At trial, attorneys for both spouses or a party appearing pro se (on one’s behalf) will present the issues and explain the applicable law in support of the requests presented. The lawyer’s job is to provide the judge with arguments as to why the relief requested, meaning the desired result, is permitted or favored by law under these specific circumstances. The judge reviews the arguments of both parties on all issues and decides who presented a stronger, more compelling argument. He/she then issues a final ruling.

In the courtroom, the divorcing couple must present the support for their motions, as required by law, following the procedural rules applicable in the court. Because of the complexity of these rules, along with the complexity of the substantive law, self-representation may be very difficult and demanding, even in relatively simple cases.

For example, declarations of facts can be submitted in court as written statements. They must be sworn to be true and correct, under penalty of perjury. These written statements, once admitted, serve to support the motions of a party, in addition to any statements made in person in the courtroom. As the time to speak in court for each of the parties may be limited, written declarations can work against you.

Each court has specific rules that determine the format and content of a declaration, including requirements such length in pages, font, or paper size. Written declarations usually may not exceed five or ten pages, depending on the type of motion, with additional pages occasionally permitted for expert witnesses. Exceptions are rare. Drafting the content of the declaration in a compelling way may be critical for the outcome of the case. Lack of legal training can prove to be disastrous.

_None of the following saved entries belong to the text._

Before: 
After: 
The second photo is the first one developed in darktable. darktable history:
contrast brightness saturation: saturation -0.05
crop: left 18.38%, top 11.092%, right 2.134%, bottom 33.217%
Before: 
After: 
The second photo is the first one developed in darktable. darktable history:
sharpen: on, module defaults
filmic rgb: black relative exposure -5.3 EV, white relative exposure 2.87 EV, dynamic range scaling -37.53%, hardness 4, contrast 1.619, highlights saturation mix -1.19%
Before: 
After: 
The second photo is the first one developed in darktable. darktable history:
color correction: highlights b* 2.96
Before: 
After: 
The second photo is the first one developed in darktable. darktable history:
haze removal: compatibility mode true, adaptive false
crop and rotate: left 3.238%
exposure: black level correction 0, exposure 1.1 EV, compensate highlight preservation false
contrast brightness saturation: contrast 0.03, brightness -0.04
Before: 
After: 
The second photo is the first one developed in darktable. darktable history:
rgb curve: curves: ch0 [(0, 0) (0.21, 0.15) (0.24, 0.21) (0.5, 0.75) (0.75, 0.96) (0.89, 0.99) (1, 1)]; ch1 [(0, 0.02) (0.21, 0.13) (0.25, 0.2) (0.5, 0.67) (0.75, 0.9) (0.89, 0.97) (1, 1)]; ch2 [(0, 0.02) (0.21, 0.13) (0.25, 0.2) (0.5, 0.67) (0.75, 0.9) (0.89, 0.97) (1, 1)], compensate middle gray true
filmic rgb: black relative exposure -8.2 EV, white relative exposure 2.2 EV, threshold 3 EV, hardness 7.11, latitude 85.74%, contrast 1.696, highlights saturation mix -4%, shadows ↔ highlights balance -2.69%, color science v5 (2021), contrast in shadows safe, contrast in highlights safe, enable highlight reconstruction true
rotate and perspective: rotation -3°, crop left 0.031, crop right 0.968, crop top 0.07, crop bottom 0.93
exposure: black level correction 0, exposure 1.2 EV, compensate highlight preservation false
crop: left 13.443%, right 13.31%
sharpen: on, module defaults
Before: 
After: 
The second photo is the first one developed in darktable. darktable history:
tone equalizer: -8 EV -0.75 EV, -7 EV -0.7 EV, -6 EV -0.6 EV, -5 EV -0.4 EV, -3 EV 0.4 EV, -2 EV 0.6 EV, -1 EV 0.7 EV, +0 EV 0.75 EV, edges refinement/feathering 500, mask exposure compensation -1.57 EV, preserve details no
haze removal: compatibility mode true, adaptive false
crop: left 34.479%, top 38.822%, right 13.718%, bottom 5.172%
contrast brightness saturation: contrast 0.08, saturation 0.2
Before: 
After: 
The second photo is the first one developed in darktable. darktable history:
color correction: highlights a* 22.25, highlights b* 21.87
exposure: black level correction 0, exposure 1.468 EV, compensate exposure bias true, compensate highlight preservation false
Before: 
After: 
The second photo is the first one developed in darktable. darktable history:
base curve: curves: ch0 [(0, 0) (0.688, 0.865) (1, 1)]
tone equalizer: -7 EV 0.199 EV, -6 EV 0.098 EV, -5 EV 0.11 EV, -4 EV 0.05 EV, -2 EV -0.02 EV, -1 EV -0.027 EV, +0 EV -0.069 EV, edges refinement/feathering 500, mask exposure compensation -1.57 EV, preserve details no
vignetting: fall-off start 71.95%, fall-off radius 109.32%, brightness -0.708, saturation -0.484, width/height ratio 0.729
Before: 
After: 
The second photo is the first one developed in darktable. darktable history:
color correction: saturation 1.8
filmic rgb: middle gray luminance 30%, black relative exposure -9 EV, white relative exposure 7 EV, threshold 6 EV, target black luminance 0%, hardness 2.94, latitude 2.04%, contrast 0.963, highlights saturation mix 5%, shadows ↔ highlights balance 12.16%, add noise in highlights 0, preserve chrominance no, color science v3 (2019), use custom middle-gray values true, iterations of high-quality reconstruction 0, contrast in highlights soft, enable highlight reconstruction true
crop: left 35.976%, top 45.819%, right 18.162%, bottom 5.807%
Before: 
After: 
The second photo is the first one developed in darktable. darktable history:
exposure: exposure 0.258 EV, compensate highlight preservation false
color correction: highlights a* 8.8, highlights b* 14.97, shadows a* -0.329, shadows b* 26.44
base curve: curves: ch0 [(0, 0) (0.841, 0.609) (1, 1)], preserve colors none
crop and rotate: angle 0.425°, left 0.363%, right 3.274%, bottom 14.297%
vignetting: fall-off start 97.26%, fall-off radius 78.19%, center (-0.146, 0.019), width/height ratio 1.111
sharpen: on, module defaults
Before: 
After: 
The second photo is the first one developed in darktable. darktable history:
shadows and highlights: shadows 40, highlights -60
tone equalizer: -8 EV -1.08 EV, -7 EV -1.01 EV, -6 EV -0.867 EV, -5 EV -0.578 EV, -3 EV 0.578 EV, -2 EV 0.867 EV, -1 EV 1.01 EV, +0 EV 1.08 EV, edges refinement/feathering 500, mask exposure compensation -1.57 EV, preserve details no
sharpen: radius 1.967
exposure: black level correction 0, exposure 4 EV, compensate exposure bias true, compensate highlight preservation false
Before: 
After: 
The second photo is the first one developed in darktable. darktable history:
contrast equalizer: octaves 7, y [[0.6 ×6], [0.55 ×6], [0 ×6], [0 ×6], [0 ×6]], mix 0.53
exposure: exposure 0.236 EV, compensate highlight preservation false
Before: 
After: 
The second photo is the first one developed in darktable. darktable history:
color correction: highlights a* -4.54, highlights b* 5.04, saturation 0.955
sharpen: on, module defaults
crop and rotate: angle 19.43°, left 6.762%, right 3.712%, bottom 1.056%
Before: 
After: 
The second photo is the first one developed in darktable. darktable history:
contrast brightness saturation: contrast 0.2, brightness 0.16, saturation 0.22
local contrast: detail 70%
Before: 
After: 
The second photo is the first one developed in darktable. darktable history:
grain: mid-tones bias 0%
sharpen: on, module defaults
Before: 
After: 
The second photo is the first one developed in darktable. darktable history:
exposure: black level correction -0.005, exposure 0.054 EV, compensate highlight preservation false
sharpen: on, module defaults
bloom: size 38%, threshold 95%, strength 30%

The Role of an Expert Witness

Expert witnesses can play a very significant role in family disputes. Weighing in on an issue that is hotly debated by both sides, they can provide an opinion instrumental to the court’s decision to admit something as a fact. They can be called on to appraise property, or even to evaluate whether a spouse may be fit to parent. Under California law the courts must look to the best interest of the child, therefore the court may ask a therapist or a child counselor to spend time with the family members to weigh in on questions such as parenting plan.

But expert witnesses may be introduced by either spouse; an accountant or an actuary could be invited to opine on the financial issues involved. Business or property valuation experts might appear in court or be deposed. Statements from expert witnesses may be gathered and exchanged during the pretrial discovery. Generally, the parties foot the cost for their own experts, but in high-stakes divorces, expert witnesses can be a sound investment.

Finality of Divorce

In California, the divorce cannot become final unless at least six month have passed since the petition and summons were properly served. When the required minimum six-month period from the date of service has elapsed, the divorcing spouses can enter their agreement with the court. Once signed by the judge, the divorce agreement is referred to as the final decree or a divorce judgment. Both parties to the divorce receive a copy of the decree.

A divorce decree is a court order, which contains all the agreements and decisions made during the divorce proceedings. This may include a “Request to Enter Default” and the “Declaration of Default,” “Spousal Support Order,” a “Parenting Plan and Timesharing Schedule” also referred to as “Child Custody and Visitation Order,” and also, property and income declarations. Pension plan joinder or pension attachment might also be needed.

Executing the order is the next stage in the divorce process. Ending a marriage requires that all joint accounts are closed; property titles, such as vehicle titles or real estate titles, are transferred; and insurance policy beneficiaries are revised. Some property may have to be sold.

In the event that the person against whom one or more orders have been issues is noncompliant, enforcement of judgement can become a complex matter on its own, and may again necessitate the assistance of courts and legal professionals.